Please repeat each line of the data exactly, with nothing left out.

━━━━━━━━━━━━━━━━

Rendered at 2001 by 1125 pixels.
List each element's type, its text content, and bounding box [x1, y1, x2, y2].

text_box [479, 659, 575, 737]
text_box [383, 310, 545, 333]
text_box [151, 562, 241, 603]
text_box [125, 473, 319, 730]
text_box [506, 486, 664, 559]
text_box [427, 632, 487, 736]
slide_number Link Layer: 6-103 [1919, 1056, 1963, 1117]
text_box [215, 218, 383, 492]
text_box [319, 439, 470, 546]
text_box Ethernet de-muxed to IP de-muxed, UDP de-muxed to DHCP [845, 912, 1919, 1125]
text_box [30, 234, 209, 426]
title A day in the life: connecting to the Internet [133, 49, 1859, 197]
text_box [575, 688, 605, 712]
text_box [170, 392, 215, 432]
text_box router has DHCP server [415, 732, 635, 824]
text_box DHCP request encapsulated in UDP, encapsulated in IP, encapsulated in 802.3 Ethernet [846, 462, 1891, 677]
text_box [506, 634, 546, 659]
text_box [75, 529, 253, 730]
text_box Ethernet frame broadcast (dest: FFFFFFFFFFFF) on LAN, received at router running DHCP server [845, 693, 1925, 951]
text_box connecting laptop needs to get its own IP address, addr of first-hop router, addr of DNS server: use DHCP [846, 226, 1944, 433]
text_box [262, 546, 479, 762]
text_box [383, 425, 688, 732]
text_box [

━━━━━━━━━━━━━━━━

▶ [The completed task]:
Rendered at 2001 by 1125 pixels.
List each element's type, its text content, and bounding box [x1, y1, x2, y2].

text_box [479, 659, 575, 737]
text_box [383, 310, 545, 333]
text_box [151, 562, 241, 603]
text_box [125, 473, 319, 730]
text_box [506, 486, 664, 559]
text_box [427, 632, 487, 736]
slide_number Link Layer: 6-103 [1919, 1056, 1963, 1117]
text_box [215, 218, 383, 492]
text_box [319, 439, 470, 546]
text_box Ethernet de-muxed to IP de-muxed, UDP de-muxed to DHCP [845, 912, 1919, 1125]
text_box [30, 234, 209, 426]
title A day in the life: connecting to the Internet [133, 49, 1859, 197]
text_box [575, 688, 605, 712]
text_box [170, 392, 215, 432]
text_box router has DHCP server [415, 732, 635, 824]
text_box DHCP request encapsulated in UDP, encapsulated in IP, encapsulated in 802.3 Ethernet [846, 462, 1891, 677]
text_box [506, 634, 546, 659]
text_box [75, 529, 253, 730]
text_box Ethernet frame broadcast (dest: FFFFFFFFFFFF) on LAN, received at router running DHCP server [845, 693, 1925, 951]
text_box connecting laptop needs to get its own IP address, addr of first-hop router, addr of DNS server: use DHCP [846, 226, 1944, 433]
text_box [262, 546, 479, 762]
text_box [383, 425, 688, 732]
text_box [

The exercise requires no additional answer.